WHAT TO DO ::
1. From the home decorating questions and answers below, copy word for word the part that opens with the words containing "Use multi-purpose storage" and closes with "play work-out videos.".
2. In the home decorating questions and answers below, which paint color is recommended for the new front door?

Just had a new front door installed (went from solid black to door with 3/4 oval glass) Having the glass really makes an improvement, but looking to add a slight pop of color. Home is medium sage green vinyl siding, white trim, black shutters. North facing door with 4 foot porch overhang, the black door was just too dark. Can I add another color to the mix or should I stick with the safe white? Any suggestions appreciated!
Absolutely. Try Benjamin Moore Lafayette Green HC-135. It will give more color than black but also work with the shutters and siding.
What is the best way to create a multiple-purpose room in a small space (e.g., office, gym, hobby/crafts area) while minimizing clutter?
Use multi-purpose storage cabinets all along the base of the walls with a lamainate or engineered stone on top that will give you work space for both crafts and office use. Hang a large mirror along the opposite wall that will expand the feel of the space and allow you to put a bench and weights where it is good to check that your form is correct. Hang a flat screen TV with DVR on the wall with a flexible arm to watch while working out or to play work-out videos.
Consider rubber floor tiles or some of the new chilewich vinyls. They are colorful, easy to clean and perfect for a work out surface or crafts.
We have several oriental carpets we'd like to hang on the walls -- the largest are 5 X 7 feet. What suggestions do you have for doing this and where in the greater DC area we can purchase the necessary items (dowels, hanging loops etc.) ?
It is best to put a wood frame on the back to keep the rug stable. Natural fibers may stretch out if hung without stabilizing support. There are framing stores that may have the materials you need. It is also a good idea to take the rug to a reputable oriental rug store that specializes in old rugs and display. I would suggest Keshishian in Chevy Chase.

DATA BLOCK ::

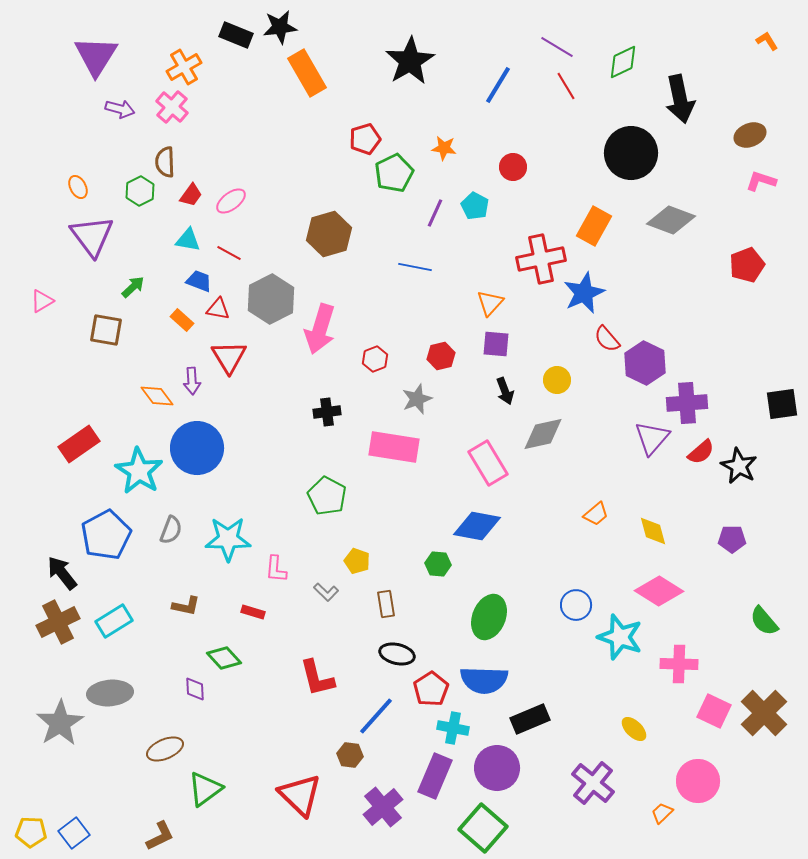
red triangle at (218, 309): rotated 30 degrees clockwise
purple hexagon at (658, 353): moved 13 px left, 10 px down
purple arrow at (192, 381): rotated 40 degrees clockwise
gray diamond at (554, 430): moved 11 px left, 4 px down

RESPONSE LIST ::
1.
Use multi-purpose storage cabinets all along the base of the walls with a lamainate or engineered stone on top that will give you work space for both crafts and office use. Hang a large mirror along the opposite wall that will expand the feel of the space and allow you to put a bench and weights where it is good to check that your form is correct. Hang a flat screen TV with DVR on the wall with a flexible arm to watch while working out or to play work-out videos.

2. Benjamin Moore Lafayette Green HC-135.